■ **ABOUT THIS TASK**
From the listing, collect all lines containing the word "Pelješcu".

■ **SUPPLIED MATERIAL**
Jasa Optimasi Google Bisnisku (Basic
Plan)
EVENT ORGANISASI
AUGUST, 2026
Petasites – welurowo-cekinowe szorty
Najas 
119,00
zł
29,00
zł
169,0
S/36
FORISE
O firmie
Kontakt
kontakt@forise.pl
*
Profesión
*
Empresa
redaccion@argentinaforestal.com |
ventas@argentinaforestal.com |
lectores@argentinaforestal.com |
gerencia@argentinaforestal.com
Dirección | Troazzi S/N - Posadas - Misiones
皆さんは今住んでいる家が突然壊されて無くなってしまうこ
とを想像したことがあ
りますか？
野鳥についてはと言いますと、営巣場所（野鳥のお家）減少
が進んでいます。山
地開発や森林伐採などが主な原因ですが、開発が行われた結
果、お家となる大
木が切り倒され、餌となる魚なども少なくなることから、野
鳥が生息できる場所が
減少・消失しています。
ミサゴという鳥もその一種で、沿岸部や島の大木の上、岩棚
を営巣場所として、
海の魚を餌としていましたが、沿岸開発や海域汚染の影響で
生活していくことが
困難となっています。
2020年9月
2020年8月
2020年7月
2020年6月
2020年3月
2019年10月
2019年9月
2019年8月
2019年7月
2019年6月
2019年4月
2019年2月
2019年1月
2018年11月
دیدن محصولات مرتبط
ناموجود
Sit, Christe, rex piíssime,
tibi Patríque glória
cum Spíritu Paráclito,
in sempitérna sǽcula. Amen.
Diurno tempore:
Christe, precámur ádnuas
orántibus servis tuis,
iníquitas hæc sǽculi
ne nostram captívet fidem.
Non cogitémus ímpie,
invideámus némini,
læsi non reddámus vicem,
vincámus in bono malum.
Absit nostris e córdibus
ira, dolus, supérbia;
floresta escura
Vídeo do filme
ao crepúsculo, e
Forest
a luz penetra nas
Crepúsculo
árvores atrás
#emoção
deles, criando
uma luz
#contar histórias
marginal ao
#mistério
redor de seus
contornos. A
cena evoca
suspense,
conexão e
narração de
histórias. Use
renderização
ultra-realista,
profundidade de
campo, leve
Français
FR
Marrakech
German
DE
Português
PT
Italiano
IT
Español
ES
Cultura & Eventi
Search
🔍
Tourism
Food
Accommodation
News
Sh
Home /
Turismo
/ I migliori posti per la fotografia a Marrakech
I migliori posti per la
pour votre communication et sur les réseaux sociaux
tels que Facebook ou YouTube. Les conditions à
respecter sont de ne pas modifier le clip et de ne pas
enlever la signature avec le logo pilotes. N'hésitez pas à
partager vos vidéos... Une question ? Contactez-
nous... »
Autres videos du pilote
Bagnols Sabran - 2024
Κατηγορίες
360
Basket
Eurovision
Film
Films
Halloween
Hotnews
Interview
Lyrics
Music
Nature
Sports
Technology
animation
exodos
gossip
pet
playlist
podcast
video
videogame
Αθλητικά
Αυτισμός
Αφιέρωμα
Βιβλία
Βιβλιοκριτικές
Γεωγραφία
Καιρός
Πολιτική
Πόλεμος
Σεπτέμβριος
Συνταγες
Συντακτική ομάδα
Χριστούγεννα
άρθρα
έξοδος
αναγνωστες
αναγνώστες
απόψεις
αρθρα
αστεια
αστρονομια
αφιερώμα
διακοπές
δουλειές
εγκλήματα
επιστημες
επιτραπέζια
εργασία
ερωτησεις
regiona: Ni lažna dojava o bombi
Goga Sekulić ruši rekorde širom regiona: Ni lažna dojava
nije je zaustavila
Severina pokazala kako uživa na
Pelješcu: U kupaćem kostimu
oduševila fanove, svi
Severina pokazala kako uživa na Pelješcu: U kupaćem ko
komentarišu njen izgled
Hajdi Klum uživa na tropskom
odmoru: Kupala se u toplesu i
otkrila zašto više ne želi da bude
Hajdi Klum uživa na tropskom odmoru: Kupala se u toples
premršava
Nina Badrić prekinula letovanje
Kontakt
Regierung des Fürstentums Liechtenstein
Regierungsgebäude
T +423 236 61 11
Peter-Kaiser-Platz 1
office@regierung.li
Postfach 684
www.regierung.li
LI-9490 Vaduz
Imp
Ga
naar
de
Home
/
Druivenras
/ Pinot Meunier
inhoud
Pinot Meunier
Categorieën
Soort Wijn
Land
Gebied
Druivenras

■ **WRITTEN SOLUTION**
Pelješcu: U kupaćem kostimu
Severina pokazala kako uživa na Pelješcu: U kupaćem ko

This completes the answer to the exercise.